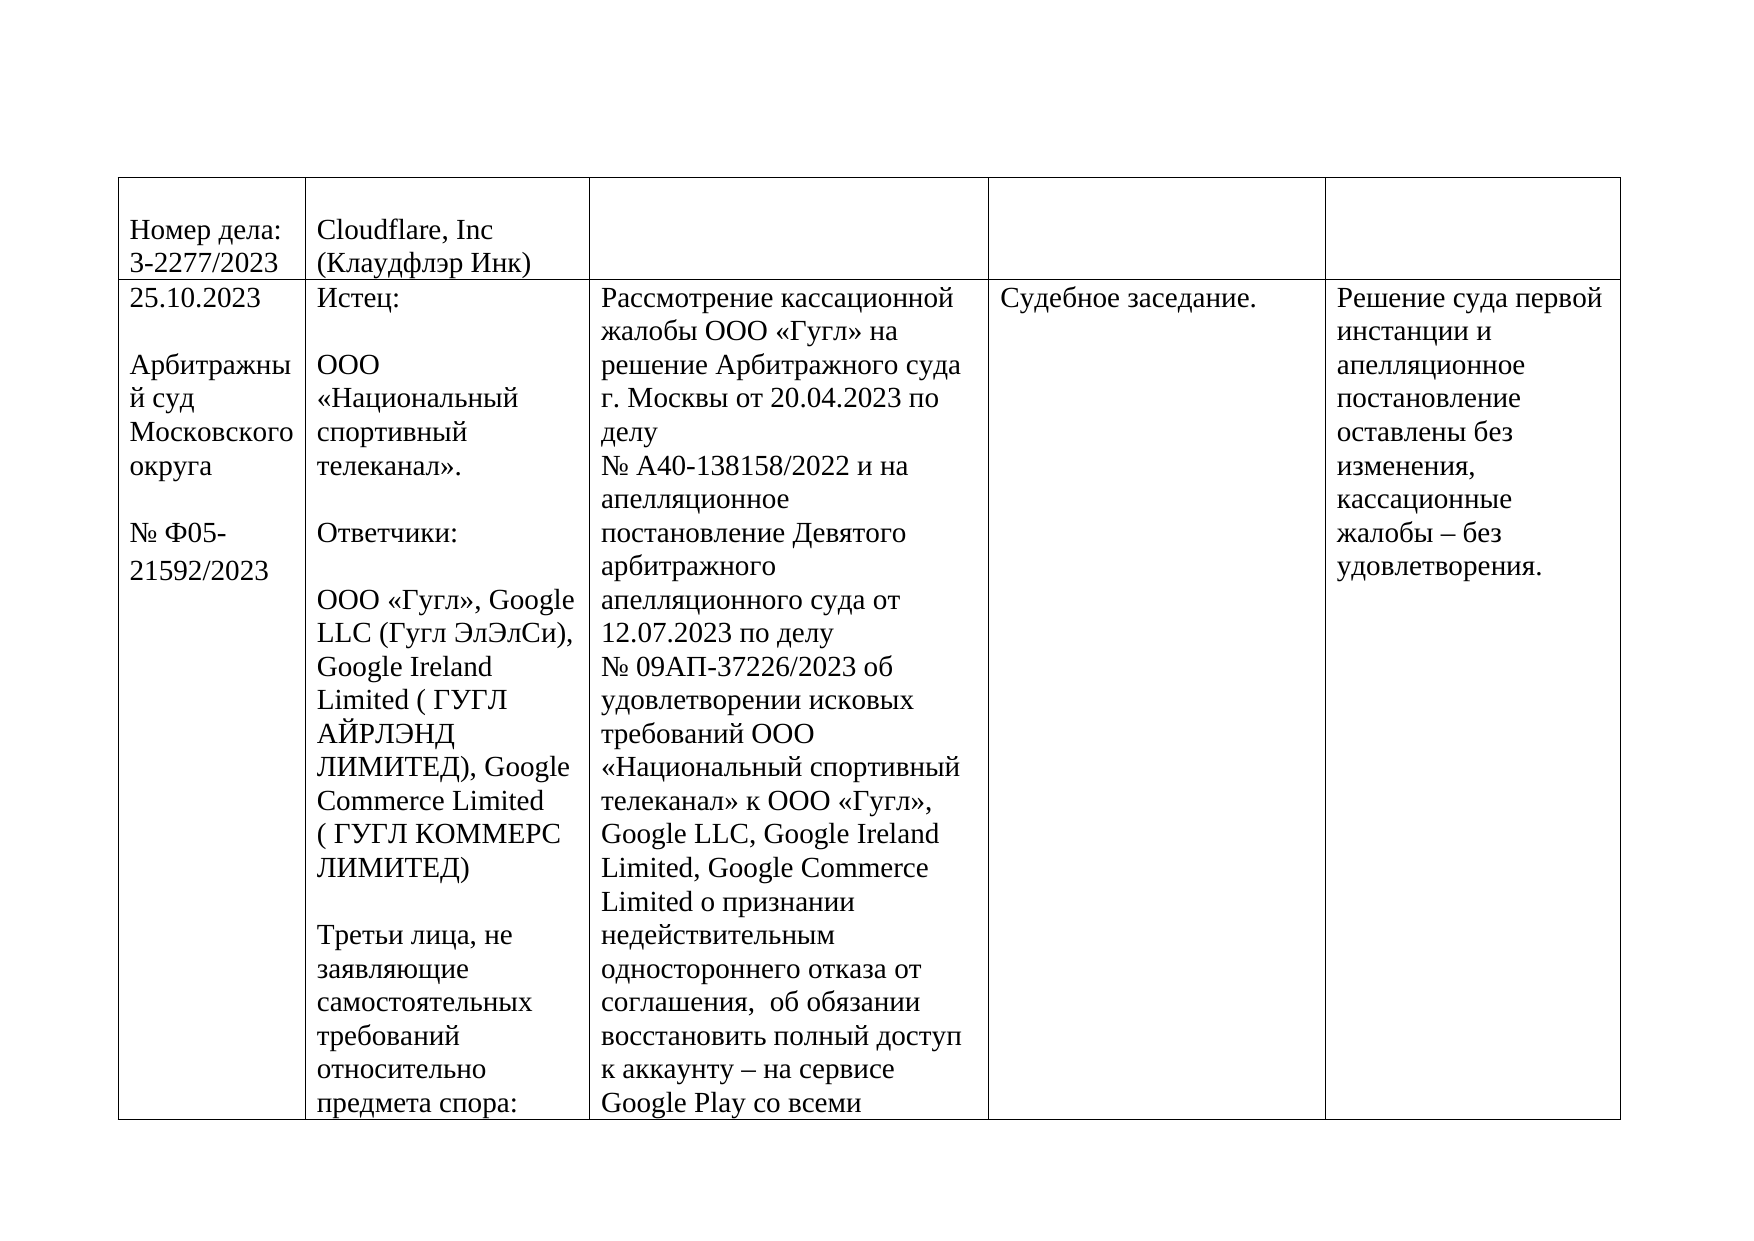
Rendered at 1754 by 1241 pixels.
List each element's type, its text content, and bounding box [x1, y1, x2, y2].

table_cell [306, 280, 589, 1118]
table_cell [306, 178, 589, 279]
table_cell Судебное заседание. [989, 280, 1325, 1118]
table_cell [989, 178, 1325, 279]
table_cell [590, 178, 988, 279]
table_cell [119, 280, 305, 1118]
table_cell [1326, 178, 1620, 279]
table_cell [1326, 280, 1620, 1118]
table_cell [119, 178, 305, 279]
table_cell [590, 280, 988, 1118]
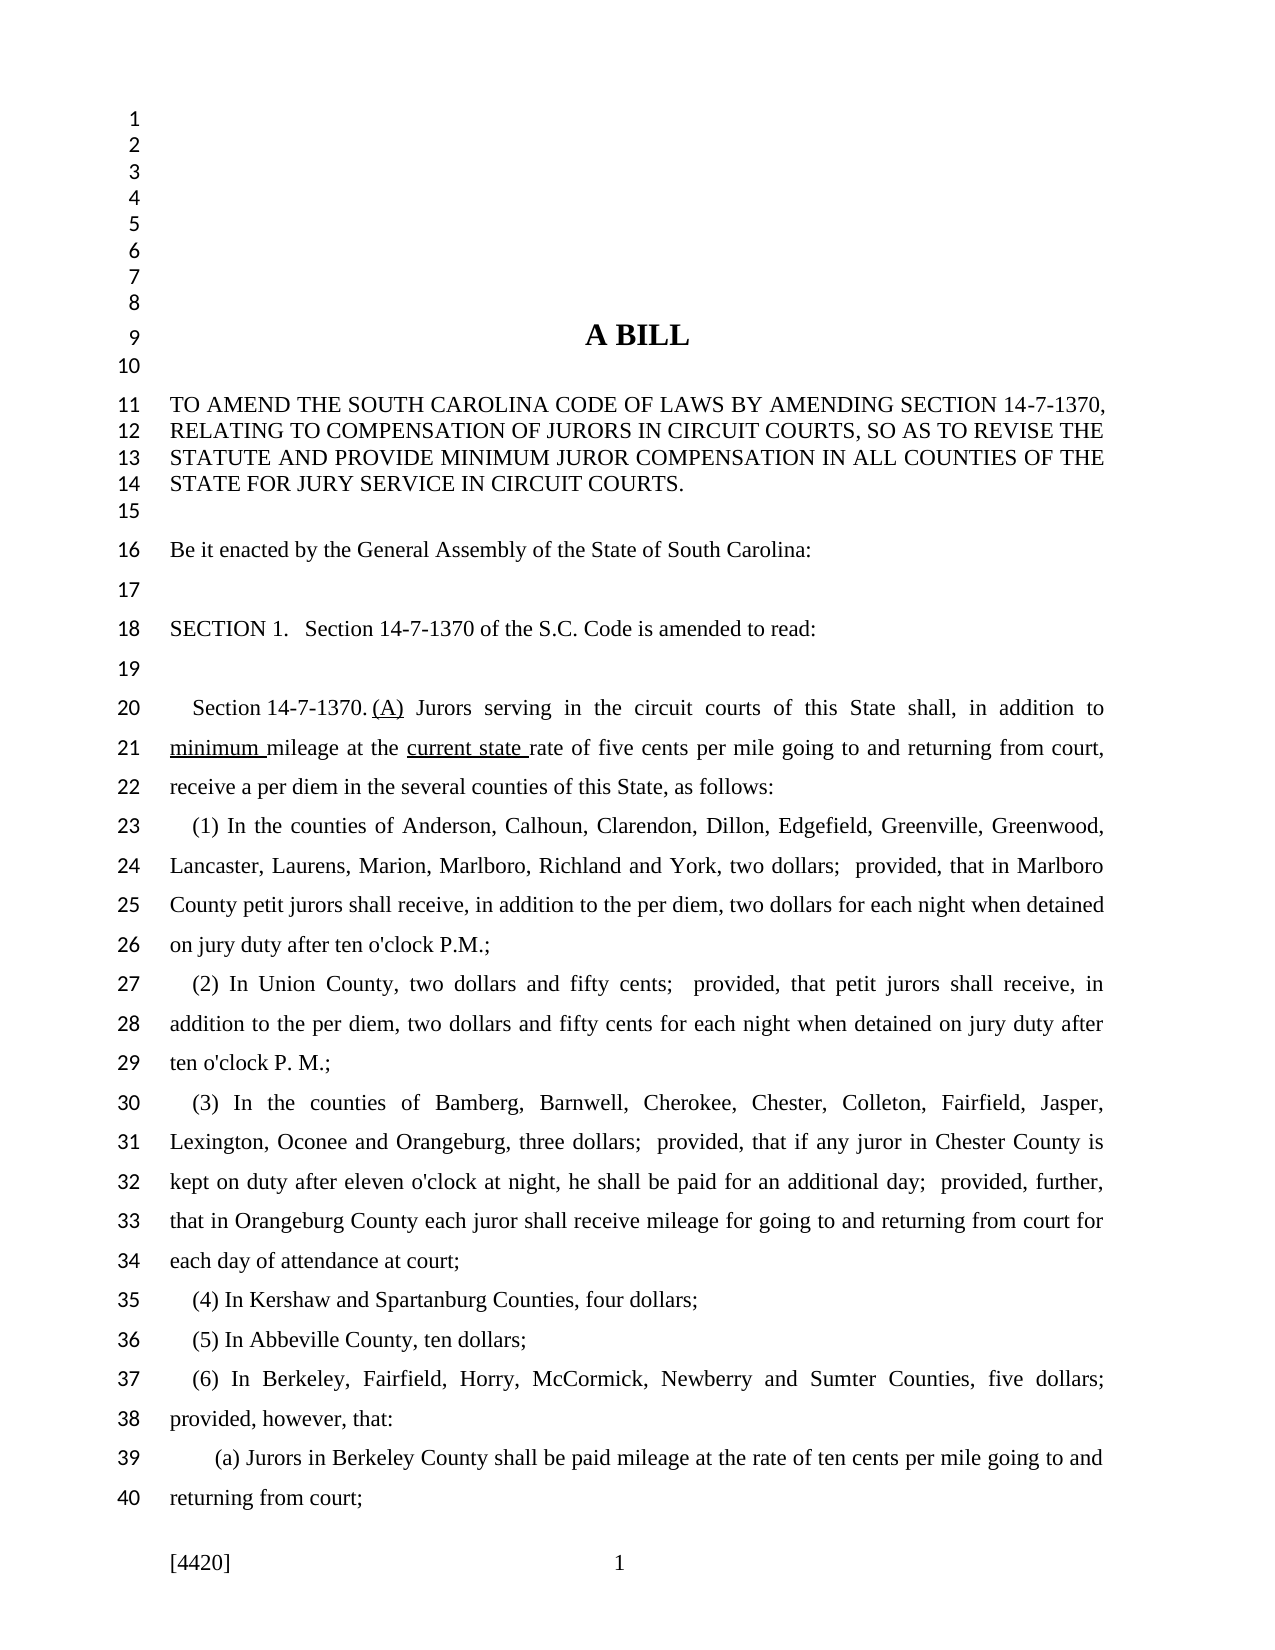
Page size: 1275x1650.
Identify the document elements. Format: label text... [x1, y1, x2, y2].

text (1) In the counties of Anderson, Calhoun, Clarendon, Dillon, Edgefield, Greenville, Greenwood, Lancaster, Laurens, Marion, Marlboro, Richland and York, two dollars; provided, that in Marlboro County petit jurors shall receive, in addition to the per diem, two dollars for each night when detained on jury duty after ten o'clock P.M.; [169, 812, 1106, 957]
text (6) In Berkeley, Fairfield, Horry, McCormick, Newberry and Sumter Counties, five dollars; provided, however, that: [169, 1365, 1106, 1431]
text (a) Jurors in Berkeley County shall be paid mileage at the rate of ten cents per mile going to and returning from court; [169, 1444, 1106, 1510]
text (5) In Abbeville County, ten dollars; [169, 1326, 1106, 1352]
text Section 14‑7‑1370. (A) Jurors serving in the circuit courts of this State shall, in addition to minimum mileage at the current state rate of five cents per mile going to and returning from court, receive a per diem in the several counties of this State, as follows: [169, 694, 1106, 799]
text A bill [169, 316, 1106, 352]
text SECTION 1. Section 14‑7‑1370 of the S.C. Code is amended to read: [169, 615, 1106, 641]
text (3) In the counties of Bamberg, Barnwell, Cherokee, Chester, Colleton, Fairfield, Jasper, Lexington, Oconee and Orangeburg, three dollars; provided, that if any juror in Chester County is kept on duty after eleven o'clock at night, he shall be paid for an additional day; provided, further, that in Orangeburg County each juror shall receive mileage for going to and returning from court for each day of attendance at court; [169, 1089, 1106, 1273]
text (2) In Union County, two dollars and fifty cents; provided, that petit jurors shall receive, in addition to the per diem, two dollars and fifty cents for each night when detained on jury duty after ten o'clock P. M.; [169, 970, 1106, 1076]
text Be it enacted by the General Assembly of the State of South Carolina: [169, 536, 1106, 562]
text (4) In Kershaw and Spartanburg Counties, four dollars; [169, 1286, 1106, 1313]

· · · ·

Task objective
Using the records above, print exactly the lines between the ones containing "table_cell [590, 178, 988, 279]" and "Page size: 1275x1650.", inclusive, and nothing else; no pictures.

Solution to the problem
table_cell [590, 178, 988, 279]
table_cell [119, 280, 305, 1118]
table_cell [1326, 178, 1620, 279]
table_cell [1326, 280, 1620, 1118]
table_cell [119, 178, 305, 279]
table_cell [590, 280, 988, 1118]
Page size: 1275x1650.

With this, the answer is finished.